Last week, I told you — in no uncertain terms — that “Every investor should batten down the hatches” …
And that “the stock markets of Europe and the United States are on the edge of a cliff.”
That they will soon “plummet in a short-lived, but very sharp plunge that will scare the dickens out of almost everyone.”
And I further told you to “Be smart. If not already out of U.S. and European equity markets, get out now while you can.”
That sharp plunge is now here. Last week’s swooning Dow, down 317 points on Thursday alone and now off 588 points (as I pen this issue) from the July 17 Dow Industrials record high of 17,151.56 …
It’s proof positive that the market is in trouble. More trouble than most believe. More so than most want to believe.
Moreover, several sell signals have been hit on my short-term models, confirming a bear market intermission is here.
Yes, there will be some upside bounces along the way. But the broad U.S. and European equity markets are now headed lower. Much lower.
I’ll repeat my worst-case targets below. Keep them handy:
|Those same investors who buy the dips turn into panicky sellers, driving the markets still lower.|
The Dow Jones Industrials can plunge to as low as 13,623, a slump of slightly more than 20 percent.
The S&P 500 Index can fall even more, to the 1,510 level, representing more than a 23 percent swoon.
The NASDAQ should hold up a tad better; its worst case down to around the 3,612 level, a 19.2 percent slide.
And Europe, based on the iShares Europe ETF (IEV), is headed for another devastating plunge that will see Europe’s equity markets shed, on average, more than 43 percent.
I suggest you do the smart thing and get out of all equities you own in Europe and the U.S. If you can’t get out, for whatever reason, then hedge via an inverse equity ETF.
The bear market interlude that’s now unfolding is going to confound most analysts and investors. Why? Because …
A) Most investors and analysts have been way too complacent with the stock market.
They saw it going up week after week, they saw corporate earnings improving, they saw unemployment coming down, they saw GDP growing, they saw the Fed’s desire to keep interest rates low — so what possibly could go wrong they thought.
How could stocks fall in such a rosy environment?
So instead of realizing the bear can have its day too, most investors and analysts will buy every dip — only to see the markets fall further and further, until the pain becomes so intense, that those same investors who buy the dips turn into panicky sellers, driving the markets still lower.
-------
_PROBLEMS TO WORK ON_:
1. Please sum up the market warning in two sentences.
2. Pick up the market warning after its final sentence and keep writing it.
-------
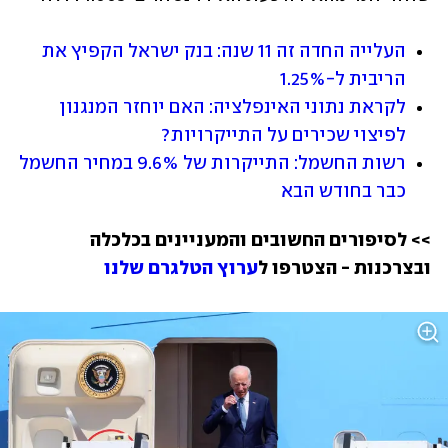
העלייה החדה זה 11 שנה: בנק ישראל הקפיץ את 
הריבית ל-1.25%
לקראת נתוני האינפלציה: האם יוחזר המנגנון 
לפיצוי שכירים על התייקרויות?
רשות החשמל: התייקרות של 9.6% במחיר החשמל 
כבר בחודש הבא
>> לסיפורים החשובים והמעניינים בכלכלה 
ובצרכנות - הצטרפו ל
ערוץ הטלגרם שלנו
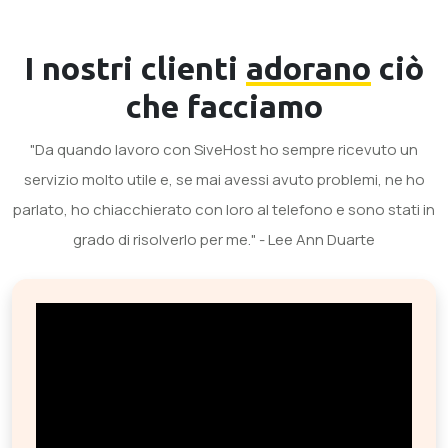
I nostri clienti
adorano
ciò
che facciamo
"Da quando lavoro con SiveHost ho sempre ricevuto un
servizio molto utile e, se mai avessi avuto problemi, ne ho
parlato, ho chiacchierato con loro al telefono e sono stati in
grado di risolverlo per me." - Lee Ann Duarte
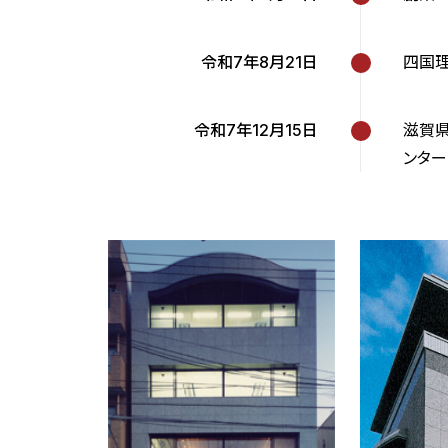
令和7年8月21日
四国
令和7年12月15日
滋賀
ンター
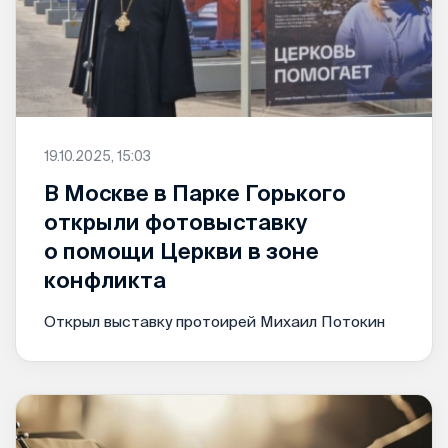
19.10.2025, 15:03
В Москве в Парке Горького
открыли фотовыставку
о помощи Церкви в зоне
конфликта
Открыл выставку протоирей Михаил Потокин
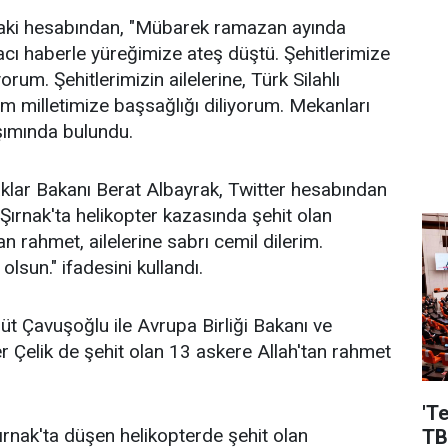
daki hesabından, "Mübarek ramazan ayında
 acı haberle yüreğimize ateş düştü. Şehitlerimize
orum. Şehitlerimizin ailelerine, Türk Silahlı
üm milletimize başsağlığı diliyorum. Mekanları
şımında bulundu.
aklar Bakanı Berat Albayrak, Twitter hesabından
"Şırnak'ta helikopter kazasında şehit olan
an rahmet, ailelerine sabrı cemil dilerim.
olsun." ifadesini kullandı.
lüt Çavuşoğlu ile Avrupa Birliği Bakanı ve
Çelik de şehit olan 13 askere Allah'tan rahmet
'T
rnak'ta düşen helikopterde şehit olan
TB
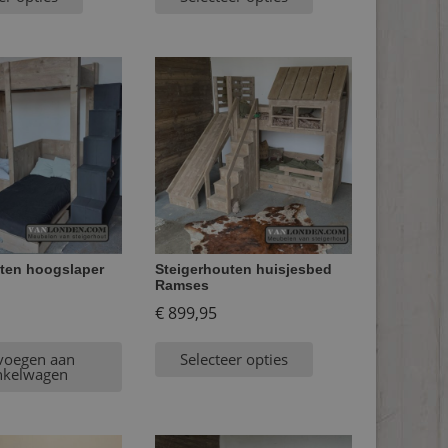
ten hoogslaper
Steigerhouten huisjesbed
Ramses
€
899,95
voegen aan
Selecteer opties
nkelwagen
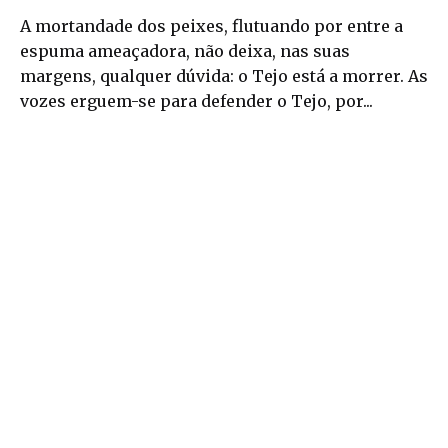
A mortandade dos peixes, flutuando por entre a
espuma ameaçadora, não deixa, nas suas
margens, qualquer dúvida: o Tejo está a morrer. As
vozes erguem-se para defender o Tejo, por...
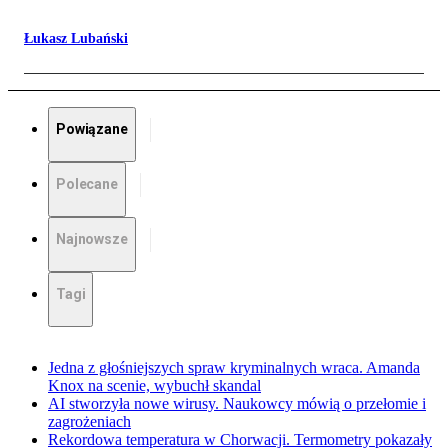
Łukasz Lubański
Powiązane
Polecane
Najnowsze
Tagi
Jedna z głośniejszych spraw kryminalnych wraca. Amanda
Knox na scenie, wybuchł skandal
AI stworzyła nowe wirusy. Naukowcy mówią o przełomie i
zagrożeniach
Rekordowa temperatura w Chorwacji. Termometry pokazały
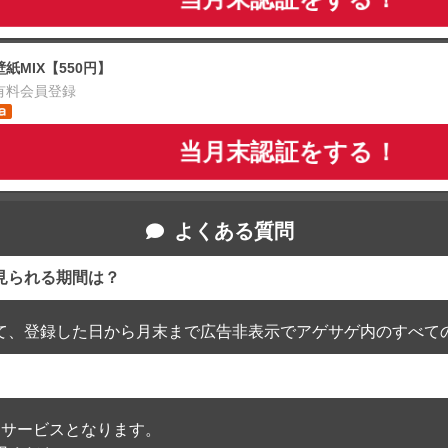
壁紙MIX【550円】
有料会員登録
当月末認証をする！
よくある質問
見られる期間は？
て、登録した日から月末まで広告非表示でアゲサゲ内のすべて
通過したサービスとなります。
-------
_EXERCISE RESULTS_:
1. The market warning says the sharp plunge predicted last week has arrived, with the Dow off 588 points from its July 17 record high and several sell signals hit on short-term models, and it lists worst-case targets of 13,623 for the Dow, 1,510 for the S&P 500, about 3,612 for the NASDAQ and a loss of more than 43 percent for European equities. It advises getting out of all U.S. and European equities or hedging with an inverse equity ETF, and it argues that complacent investors who buy every dip will end up as panicky sellers who drive the markets still lower.

2.
B) They will completely miss the real reasons the Western world equity markets will be falling. They will most likely blame it on geo-political turmoil.
But that would be wrong. The geo-political turmoil you are seeing and the ramping up of the war cycles that I have warned you about are long-term bullish forces for the U.S. equity markets. They will ultimately drive the Dow much higher.
And the fact of the matter is this: The U.S. equity market is falling and will fall further simply because it needs to weed out all the complacency that’s been built up in the market …
Thrash the complacent bulls … scare the dickens out of them and turn them into bears.
Then, and only then, will the market get the needed pause to refresh, the needed energy to turn around back to bull mode, and explode higher.
[Editor’s note: When the market does explode higher as Larry predicts, will you be ready? Click here to learn the crucial steps you must take now to capitalize on this once-in-a-lifetime wealth-building opportunity.]
Put another way, it’s simple market dynamics. What goes up, must go down. And what goes down, must go back up. Sounds ridiculous, but that’s how markets work.
Like a pendulum that must swing from one side to another, from one extreme to another. Want the scale to swing to another side? It must first swing to the opposite side! It’s that simple. Pure physics. Call it Newton’s law of action and reaction, but applied to the financial markets.
We’re seeing the same thing now unfold in many other markets.
Take gold for instance. Yes, it’s not acting all that well. But its current weakness is serving to push the pendulum to the bear side — so it can gather the energy needed to swing back to the bull side.
Or consider the grain markets, where as I warned, a big leg down was needed, and beans, corn, and wheat have all crashed. There too, the pendulum is setting up for a swing yet again, but in the opposite direction, back up.
Or consider natural gas prices, which have plummeted more than 87 percent since their February 2003 high. Do you think natural gas prices are going to zero? No, they’re not.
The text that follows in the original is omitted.